Hey there, reader! This blog post was written by Joe, Navo, and Siena - we’re the merry band of interns here at Fourth Economy. Between the three of us, our backgrounds range from international affairs to urban planning to environmental economics. What we have in common is a shared interest in equitable development and an appreciation for understanding the overlapping economic, social, and political systems that affect peoples’ lives.
After noticing common themes arise in our conversations, we began asking:
What do programs and policies look like when a city makes a commitment to improving the lives of its residents?
How should city leaders go about making systems-level changes across intertwined issues such as access to affordable housing, healthcare, wealth-building, and jobs that pay fair wages?
What are successful models of citizen participation in community decision making?
A Socially Just City is a city where concern for human rights is institutionalized using an equitable economic development framework in all levels of policy making, and where communities are actively engaged in the development and unrestricted cultivation of wealth, health, and the pursuit of collective happiness.
Looking to the Future
The groundswell of grief and outrage following the murders of George Floyd, Breonna Taylor, and too many other Black folk both before and since this past June signals, for many Americans, an overdue awakening for the need to recognize and demonstrate that Black lives do matter.
We have to acknowledge the extent to which Black folk face ever-present, systemic anti-Black racism. While the threats posed to Black life by white supremacy certainly take form in the rampant criminality and unaccountability endemic to American police departments, we must also confront racial and social injustices in all of our economic and political institutions.

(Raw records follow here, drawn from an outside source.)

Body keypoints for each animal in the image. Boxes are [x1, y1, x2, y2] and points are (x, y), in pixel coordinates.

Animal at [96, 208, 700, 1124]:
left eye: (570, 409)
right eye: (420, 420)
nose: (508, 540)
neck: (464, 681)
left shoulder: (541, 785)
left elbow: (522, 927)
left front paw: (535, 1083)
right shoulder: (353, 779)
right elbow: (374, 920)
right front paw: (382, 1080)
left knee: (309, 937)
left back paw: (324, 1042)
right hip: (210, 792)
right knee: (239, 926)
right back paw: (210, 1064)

As we continue to grapple with the impacts of the COVID-19 pandemic and the ongoing economic recession, we remain in suspense about what the future will look like. While it is tempting to long for a ‘return to normal’ when a potential COVID vaccine is publicly deployed, lasting setbacks due to lost income, depleted wealth, and accumulated debt — compounded by additional barriers like food and housing insecurity or lack of access to healthcare — will likely continue to plague economic recovery for years to come. The pandemic and recession will continue to inflict disproportionately high burdens on Black, Indigenous, People of Color (BIPOC) and other historically marginalized and economically vulnerable communities. Our response must be informed by an awareness that the health of our economy depends upon a robust social safety net that protects our most vulnerable community members.
Inequities in access to and the quality of treatment within healthcare systems, disparities in job recovery and opportunities to build wealth, and barriers to holding local leaders accountable are just a few examples of systemic failures that simultaneously exist, and overlap, across all aspects American life. As we look to the future, we should cast a critical eye upon what recovery looks like and for whom. Better still, we must look for opportunities to institutionalize inclusivity, equitable development, and social justice.

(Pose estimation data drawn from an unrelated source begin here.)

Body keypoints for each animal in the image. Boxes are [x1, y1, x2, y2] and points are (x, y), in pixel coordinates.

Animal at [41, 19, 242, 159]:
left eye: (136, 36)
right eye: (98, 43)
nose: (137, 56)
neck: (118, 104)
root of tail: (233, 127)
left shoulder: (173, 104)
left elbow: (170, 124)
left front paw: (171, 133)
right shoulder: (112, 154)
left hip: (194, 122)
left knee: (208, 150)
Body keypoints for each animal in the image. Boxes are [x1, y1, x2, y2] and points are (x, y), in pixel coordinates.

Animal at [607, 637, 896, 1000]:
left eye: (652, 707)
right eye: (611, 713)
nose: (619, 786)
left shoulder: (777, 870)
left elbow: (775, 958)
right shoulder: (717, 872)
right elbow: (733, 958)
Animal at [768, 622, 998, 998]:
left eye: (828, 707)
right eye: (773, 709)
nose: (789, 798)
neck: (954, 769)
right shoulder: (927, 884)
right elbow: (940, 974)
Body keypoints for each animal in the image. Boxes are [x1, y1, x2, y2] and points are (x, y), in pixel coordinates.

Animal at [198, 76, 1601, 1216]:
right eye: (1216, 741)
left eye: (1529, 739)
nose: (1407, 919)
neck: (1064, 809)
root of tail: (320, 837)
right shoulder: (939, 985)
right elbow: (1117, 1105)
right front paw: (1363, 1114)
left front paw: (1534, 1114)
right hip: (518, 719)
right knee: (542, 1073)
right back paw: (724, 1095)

A city that is interested in embedding resilience in all that it does must be committed to prioritizing equity and good governance. Putting equity into practice throughout policies and programs at the city-level requires an inclusive approach to building wealth and agency across community leaders, policy makers, and residents alike: such are the makings of a Socially Just City.
A Socially Just City
A Socially Just City is a city where concern for human rights is institutionalized using an equitable economic development framework in all levels of policy making, and where communities are actively engaged in the development and unrestricted cultivation of wealth, health, and the pursuit of collective happiness. A Socially Just City internalizes the foundations of equity, good governance, a healthy environment, and a vibrant economy while enabling community members to buy homes, start businesses, and feel safe within the context of their natural and built environments, regardless of their socioeconomic status.
Each academic or professional discipline might have its own jargon to describe what a Socially Just City should be and how one might evolve. However, through our research into this topic, our favorite interdisciplinary framework comes from the Local and Regional Government Alliance on Race & Equity (GARE).
GARE currently works across a network of over 230 local and regional governments within the United States and offers actionable and specific recommendations for making policies work for the people. The GARE framework orients people looking to implement racial equity-centered policies in their communities with a set of metrics and indicators spanning youth success, housing, health, criminal justice, economic justice, and building a commitment to racial equity. Also among their suite of valuable toolkits is a step-by-step guide for putting forth racially equitable policies and achieving meaningful accountability to communities.
There’s something for everyone in GARE’s treasure trove of resources. At Fourth Economy, the GARE framework was inspirational to the creation of the Equitable Community Planning Toolkit, which we encourage you to check out. When it comes to building a Socially Just City, everyone has a brick to lay and the GARE framework is one of many tools with which you can get started. So, what will you be inspired to do?